Oral: Electronic Properties of B₂C and Penta B₂C Monolayers: Effects of Hole Defects on Band Gap

Graphene’s massive success on battery technology, electronics, sensors, medical devices, and composite materials has encouraged scientific communities to explore new nanostructures for enhanced applications. Both the B₂C and Penta-B₂C monolayers are shown to be promising 2D materials for batteries, and catalysis, with its structural, thermal, and mechanical stability well documented in literature. One method to engineer its properties is by introducing antidot structures or periodic hole defects, which can increase catalytic activity by adding more reactive edges. However, a systematic study of hole defects in both B₂C monolayer configurations has not been done, which is crucial for potentially tuning its physical, chemical, and catalytic characteristics.

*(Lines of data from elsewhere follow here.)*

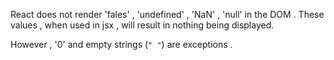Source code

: React does not render 'fales' , 'undefined' , 'NaN' , 'null' in the DOM . These values , when used in jsx , will result in nothing being displayed.


However , '0'  and empty strings (` " " `) are exceptions .
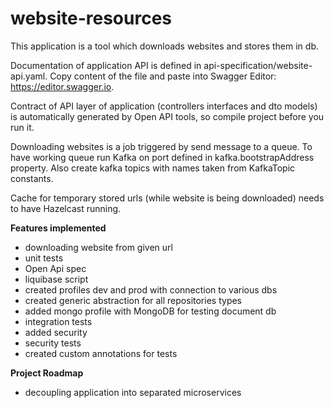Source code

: # website-resources

This application is a tool which downloads websites and stores them in db.

Documentation of application API is defined in api-specification/website-api.yaml.
Copy content of the file and paste into Swagger Editor: https://editor.swagger.io.

Contract of API layer of application (controllers interfaces and dto models) is automatically generated by Open API 
tools, so compile project before you run it.

Downloading websites is a job triggered by send message to a queue. To have working queue run Kafka on port defined in 
kafka.bootstrapAddress property. Also create kafka topics with names taken from KafkaTopic constants.

Cache for temporary stored urls (while website is being downloaded) needs to have Hazelcast running.

**Features implemented**
 - downloading website from given url
 - unit tests
 - Open Api spec
 - liquibase script
 - created profiles dev and prod with connection to various dbs
 - created generic abstraction for all repositories types
 - added mongo profile with MongoDB for testing document db
 - integration tests
 - added security
 - security tests
 - created custom annotations for tests

**Project Roadmap**
 - decoupling application into separated microservices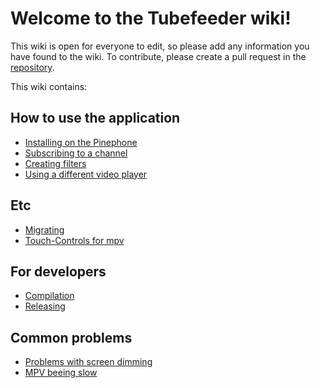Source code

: # Welcome to the Tubefeeder wiki!

This wiki is open for everyone to edit, so please add any information you have found to the wiki.
To contribute, please create a pull request in the [repository](https://github.com/Tubefeeder/wiki/tree/gh-pages).

This wiki contains:

## How to use the application

* [Installing on the Pinephone](https://tubefeeder.github.io/wiki/installation.html)
* [Subscribing to a channel](https://tubefeeder.github.io/wiki/subscriptions.html)
* [Creating filters](https://tubefeeder.github.io/wiki/filters.html)
* [Using a different video player](https://tubefeeder.github.io/wiki/different-player.html)

## Etc

* [Migrating](https://tubefeeder.github.io/wiki/migrating.html)
* [Touch-Controls for mpv](https://tubefeeder.github.io/wiki/mpv-touch-controlls.html)

## For developers

* [Compilation](https://tubefeeder.github.io/wiki/compilation.html)
* [Releasing](https://tubefeeder.github.io/wiki/release.html)

## Common problems

* [Problems with screen dimming](https://tubefeeder.github.io/wiki/screen-dimming.html)
* [MPV beeing slow](https://tubefeeder.github.io/wiki/mpv-slow.html)
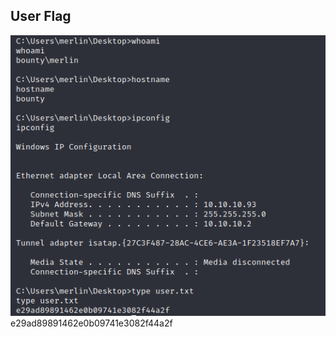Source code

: ## User Flag
![](../Attachments/Pasted%20image%2020210519205507.png)
e29ad89891462e0b09741e3082f44a2f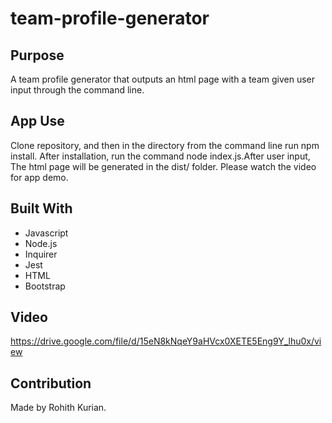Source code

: # team-profile-generator

## Purpose
A team profile generator that outputs an html page with a team given user input through the command line. 

## App Use
Clone repository, and then in the directory from the command line run npm install. After installation, run the command node index.js.After user input, The html page will be generated in the dist/ folder. Please watch the video for app demo. 

## Built With
* Javascript
* Node.js
* Inquirer
* Jest
* HTML
* Bootstrap

## Video
https://drive.google.com/file/d/15eN8kNqeY9aHVcx0XETE5Eng9Y_lhu0x/view

## Contribution
Made by Rohith Kurian. 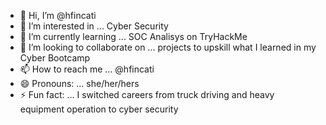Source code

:- 👋 Hi, I’m @hfincati
- 👀 I’m interested in ... Cyber Security
- 🌱 I’m currently learning ... SOC Analisys on TryHackMe
- 💞️ I’m looking to collaborate on ... projects to upskill what I learned in my Cyber Bootcamp
- 📫 How to reach me ... @hfincati
- 😄 Pronouns: ... she/her/hers
- ⚡ Fun fact: ... I switched careers from truck driving and heavy equipment operation to cyber security

<!---
hfincati/hfincati is a ✨ special ✨ repository because its `README.md` (this file) appears on your GitHub profile.
You can click the Preview link to take a look at your changes.
--->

Our research investigates the structures of hole defects in B₂C monolayers, and how these defects influence electronic properties. We explored all possible permutations of up to four atoms removed, followed by relaxation using DFT. We then employed a global search integrating NN within a genetic algorithm, followed by DFT relaxation.

We will present hybrid functional DFT calculations to provide information of the electronic properties of the B₂C monolayers. Additionally, we will present the most stable hole configurations and band-structure-changes of Penta-B₂C using the same scheme. Our investigation focuses on how the band gap and other electronic properties are affected as the size and stoichiometry of the hole defect changes.